▶
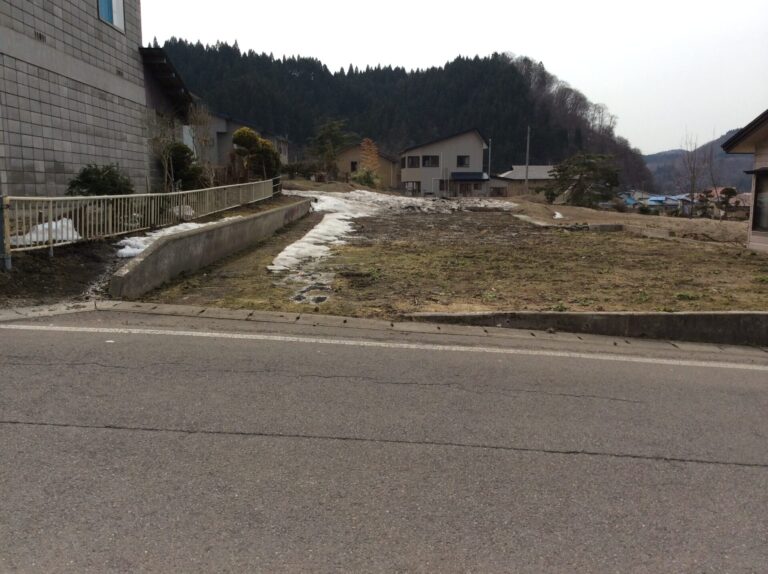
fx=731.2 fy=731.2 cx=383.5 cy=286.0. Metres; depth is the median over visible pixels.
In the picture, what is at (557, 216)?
snow patch
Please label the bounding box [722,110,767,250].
house
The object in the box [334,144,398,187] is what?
house
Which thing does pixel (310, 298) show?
puddle
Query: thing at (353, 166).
window
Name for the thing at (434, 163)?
window
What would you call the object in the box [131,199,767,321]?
dirt lot
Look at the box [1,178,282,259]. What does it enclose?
metal fence
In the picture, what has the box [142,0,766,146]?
sky
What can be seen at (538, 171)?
house
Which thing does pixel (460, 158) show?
window
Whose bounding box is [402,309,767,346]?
concrete curb
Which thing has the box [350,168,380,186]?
shrub
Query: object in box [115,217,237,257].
snow patch
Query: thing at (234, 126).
house
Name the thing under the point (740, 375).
road
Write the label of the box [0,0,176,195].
tiled building
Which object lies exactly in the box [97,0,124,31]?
window
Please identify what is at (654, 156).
distant hill
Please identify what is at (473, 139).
house
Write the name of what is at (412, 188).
window
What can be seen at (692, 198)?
bare tree
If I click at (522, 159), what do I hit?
forested hill
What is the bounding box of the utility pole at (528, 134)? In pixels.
[524,125,530,191]
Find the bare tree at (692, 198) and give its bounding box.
[677,129,706,218]
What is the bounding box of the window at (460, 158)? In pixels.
[456,155,469,167]
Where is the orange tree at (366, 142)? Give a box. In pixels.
[358,137,380,179]
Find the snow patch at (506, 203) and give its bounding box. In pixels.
[359,191,517,212]
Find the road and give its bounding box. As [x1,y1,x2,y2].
[0,313,767,573]
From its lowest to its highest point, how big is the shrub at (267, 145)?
2.360 m
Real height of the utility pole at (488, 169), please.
5.525 m
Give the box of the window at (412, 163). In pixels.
[405,155,419,167]
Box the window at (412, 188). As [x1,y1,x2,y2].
[404,180,420,193]
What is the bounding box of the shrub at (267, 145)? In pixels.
[231,126,280,180]
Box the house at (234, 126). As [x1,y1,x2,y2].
[201,110,289,169]
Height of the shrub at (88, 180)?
1.033 m
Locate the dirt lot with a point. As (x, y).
(612, 235)
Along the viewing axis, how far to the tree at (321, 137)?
54.27 m
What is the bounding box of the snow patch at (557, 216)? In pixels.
[553,211,562,218]
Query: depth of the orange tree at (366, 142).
53.70 m
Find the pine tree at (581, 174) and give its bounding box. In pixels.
[544,153,621,206]
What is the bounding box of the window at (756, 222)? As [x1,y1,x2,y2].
[750,168,767,232]
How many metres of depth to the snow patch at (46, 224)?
9.94 m
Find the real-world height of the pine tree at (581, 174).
3.966 m
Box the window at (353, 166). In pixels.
[350,160,357,171]
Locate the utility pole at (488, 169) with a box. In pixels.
[487,137,491,187]
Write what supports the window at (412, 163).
in the house at (473, 139)
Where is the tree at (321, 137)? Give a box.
[308,119,352,177]
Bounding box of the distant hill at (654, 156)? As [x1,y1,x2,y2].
[642,130,756,192]
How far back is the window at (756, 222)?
14.38 m
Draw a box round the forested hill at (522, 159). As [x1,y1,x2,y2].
[156,39,656,189]
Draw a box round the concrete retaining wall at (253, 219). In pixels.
[109,197,310,297]
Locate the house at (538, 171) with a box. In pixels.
[492,165,555,196]
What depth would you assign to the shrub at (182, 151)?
18.84 m
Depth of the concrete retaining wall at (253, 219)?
10.32 m
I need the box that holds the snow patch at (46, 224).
[11,218,80,246]
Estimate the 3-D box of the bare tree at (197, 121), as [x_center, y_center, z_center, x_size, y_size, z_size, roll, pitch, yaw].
[-5.035,-3.685,19.993,1.091,2.717,1.084,8,12,38]
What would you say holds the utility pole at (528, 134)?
on the ground
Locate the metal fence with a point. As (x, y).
(50, 216)
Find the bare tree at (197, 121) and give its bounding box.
[185,104,215,184]
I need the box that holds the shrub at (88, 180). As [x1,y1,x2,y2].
[66,163,133,195]
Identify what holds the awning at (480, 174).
attached to the house at (473, 139)
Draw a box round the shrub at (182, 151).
[163,142,201,190]
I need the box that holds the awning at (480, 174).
[452,172,487,180]
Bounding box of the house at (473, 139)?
[400,129,489,196]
◀
→ **Assigned task**: Only the lines from the one with "Draw a box round the shrub at (182, 151)." to the end of the entries above belong in your answer. Retype them exactly.

→ **Answer box**:
Draw a box round the shrub at (182, 151).
[163,142,201,190]
I need the box that holds the awning at (480, 174).
[452,172,487,180]
Bounding box of the house at (473, 139)?
[400,129,489,196]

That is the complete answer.